Знаменитая артистка А. - на родине. X. на родину не может вернуться, он — эмигрант; но он, со своим искусством, вошел в круг людей с близким ему душевным строем, т. е. артистов русских. Эмигрантский театр — скромное дело, как все эмигрантские дела; но X., работая над русскими пьесами, ставит иногда и французские, с французской труппой; своеобразная постановка одной мольеровской вещи имела недавно большой успех. Новая молоденькая жена X., любимица эмигрантской публики, помимо сцены снимается и во французских фильмах; но она такая же «до донышка» русская, как сам X. Работая вместе, уж конечно, судят одинаково, а не по-разному, «каждую мелочь». Это понимаешь, когда просто видишь их вместе.

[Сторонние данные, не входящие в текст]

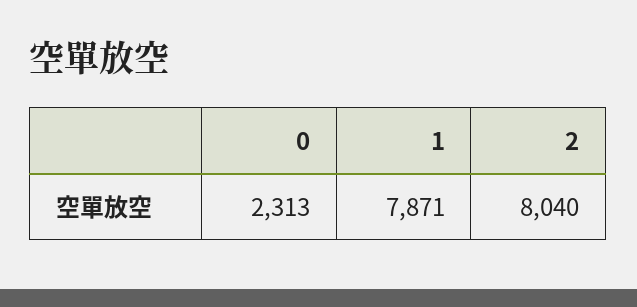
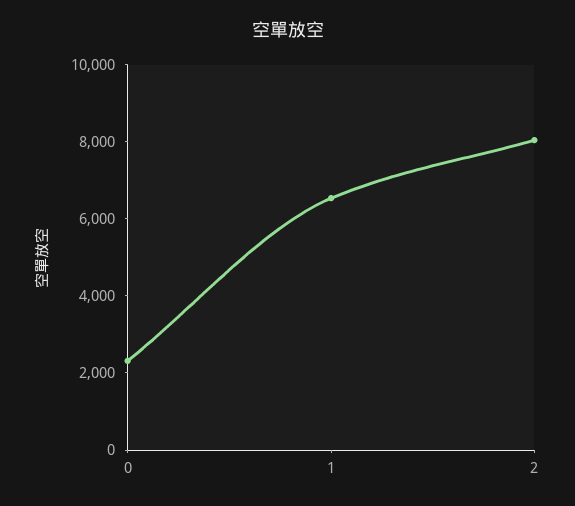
  {
    "0": 2313,
-   "1": 7871,
+   "1": 6500,
    "2": 8040
  }

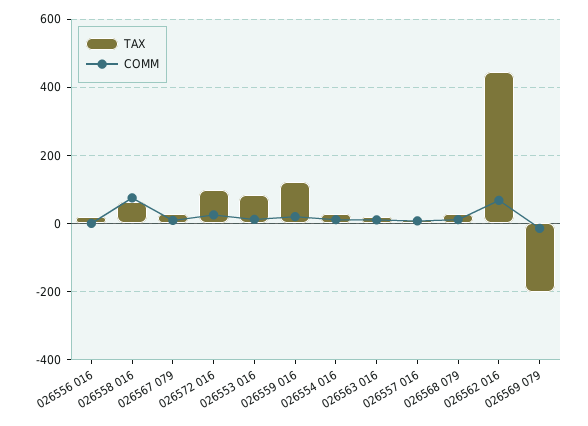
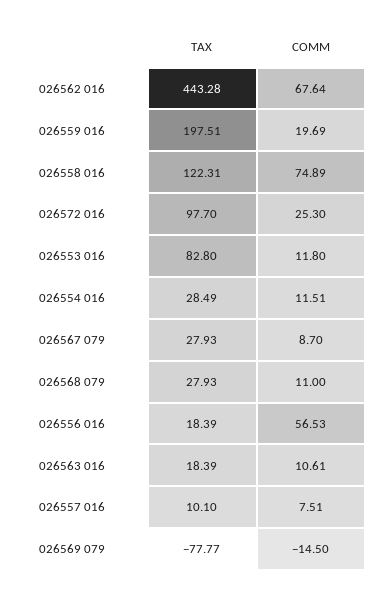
  {
    "TAX": {
      "026556 016": 18.39,
-     "026558 016": 60,
+     "026558 016": 122.31,
      "026567 079": 27.93,
      "026572 016": 97.7,
      "026553 016": 82.8,
-     "026559 016": 120,
+     "026559 016": 197.51,
      "026554 016": 28.49,
      "026563 016": 18.39,
      "026557 016": 10.1,
      "026568 079": 27.93,
      "026562 016": 443.28,
-     "026569 079": -200
+     "026569 079": -77.77
    },
    "COMM": {
-     "026556 016": 0,
+     "026556 016": 56.53,
      "026558 016": 74.89,
      "026567 079": 8.7,
      "026572 016": 25.3,
      "026553 016": 11.8,
      "026559 016": 19.69,
      "026554 016": 11.51,
      "026563 016": 10.61,
      "026557 016": 7.51,
      "026568 079": 11,
      "026562 016": 67.64,
      "026569 079": -14.5
    }
  }

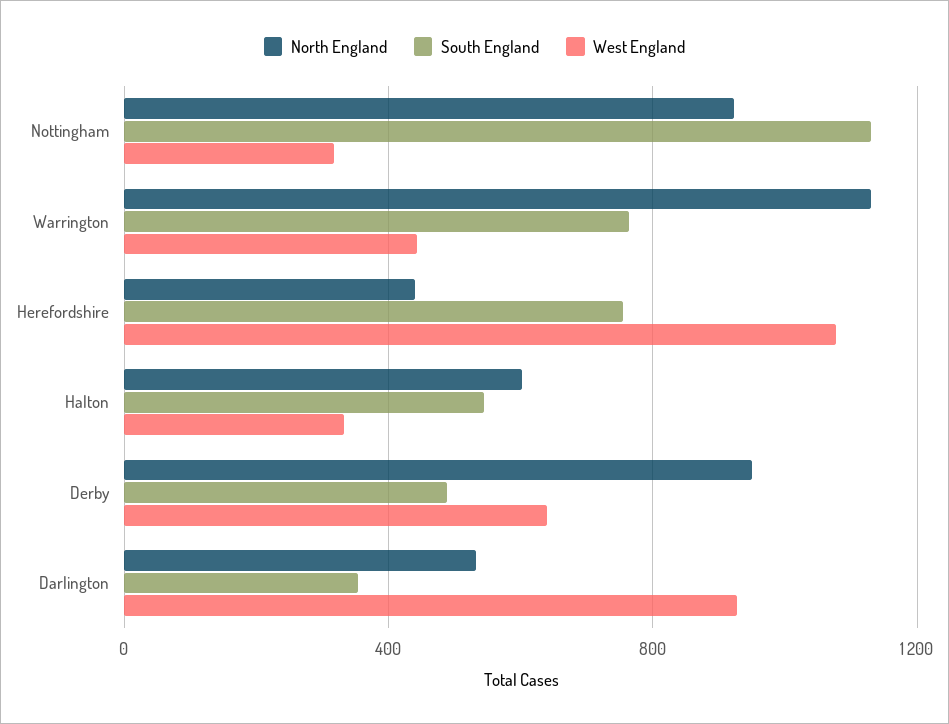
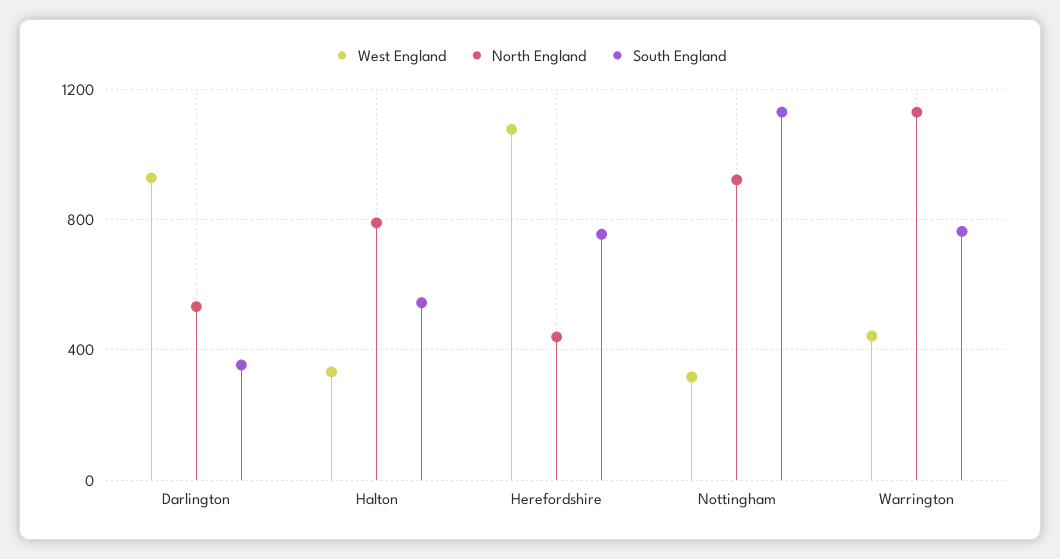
  {
    "North England": {
      "Nottingham": 900,
      "Warrington": 1150,
      "Herefordshire": 450,
-     "Halton": 600,
+     "Halton": 800,
-     "Derby": 950,
      "Darlington": 550
    },
    "South England": {
      "Nottingham": 1150,
      "Warrington": 750,
      "Herefordshire": 750,
      "Halton": 550,
-     "Derby": 500,
      "Darlington": 350
    },
    "West England": {
      "Nottingham": 300,
      "Warrington": 450,
      "Herefordshire": 1100,
      "Halton": 350,
-     "Derby": 650,
      "Darlington": 950
    }
  }

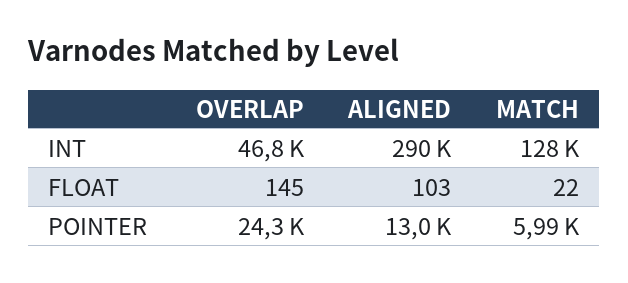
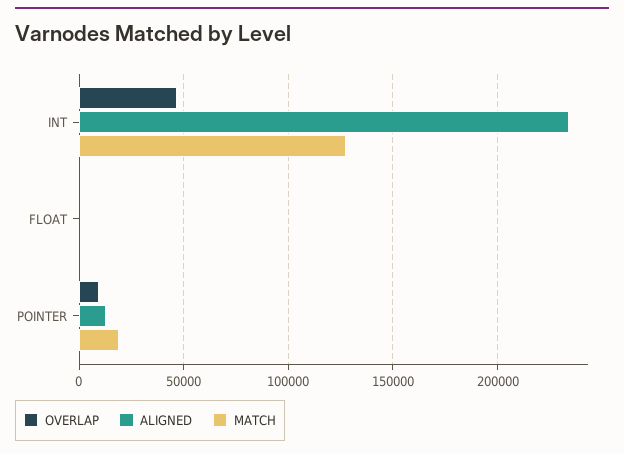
  {
    "OVERLAP": {
      "INT": 46800,
      "FLOAT": 145,
-     "POINTER": 24300
+     "POINTER": 10000
    },
    "ALIGNED": {
-     "INT": 290000,
+     "INT": 235000,
      "FLOAT": 103,
      "POINTER": 13000
    },
    "MATCH": {
      "INT": 128000,
      "FLOAT": 22,
-     "POINTER": 5990
+     "POINTER": 20000
    }
  }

От X., при всех его связях с иностранными театральными делами, — «несет» Россией; и даже сердцем ее — Москвой; и даже не только последней, знакомой, предкатастрофной, а как бы всей, — и этой, и древней: Москвой с ее своеобразной культурой и бескультурьем, с ее непостижимым для иностранца грубо-нежным размахом. И та же Россия — в детских, то смеющихся, то серьезных глазах юной артистки Л., жены X., - пусть на «чужой» взгляд она не отличима от парижанки.

Этот русский духовный «строй и лад» (сколько о нем писали!) малоопределим и для нас самих. Мы о нем знаем, однако, изнутри; но то, что он «наш», не должно мешать объективной оценке; и я отнюдь не считаю его каким-то совершенным, исключительно прекрасным, — русские люди к этому склонны. Я, напротив, слышу в строе этом не мало грубых тонов, рядом с другими, глубокими. Надо только признать, что каждая струна имеет звук особенный, и сливаются они в гармонию тоже особенную, чужестранцем не постигаемую, ему не понятную. Она, эта гармония, может его увлечь, — на миг, поверхностно, ради краткой моды. Такие восхищения «ам слав» могли бы выразиться характерным четверостишием:

Надо семь разов отмерить,
Чтоб зарезать наконец;
Надо видеть, чтобы верить,
Что славьянски — молодец!

Возможно и другое увлечение, — как «звезда» А. увлеклась артистом X., - на целых двенадцать лет! Но мы видим, что и любовь не дает взаимного понимания людям, рожденным и выросшим под разными небесами (география), в разном житейском быту (биография), думающим на разных языках, — т. е. с разным внутренним духовным и душевным строем.

Какой же вывод из всего этого? Пусть каждый делает, какой хочет. Я просто передаю рассказ интересного человека о случае его жизни.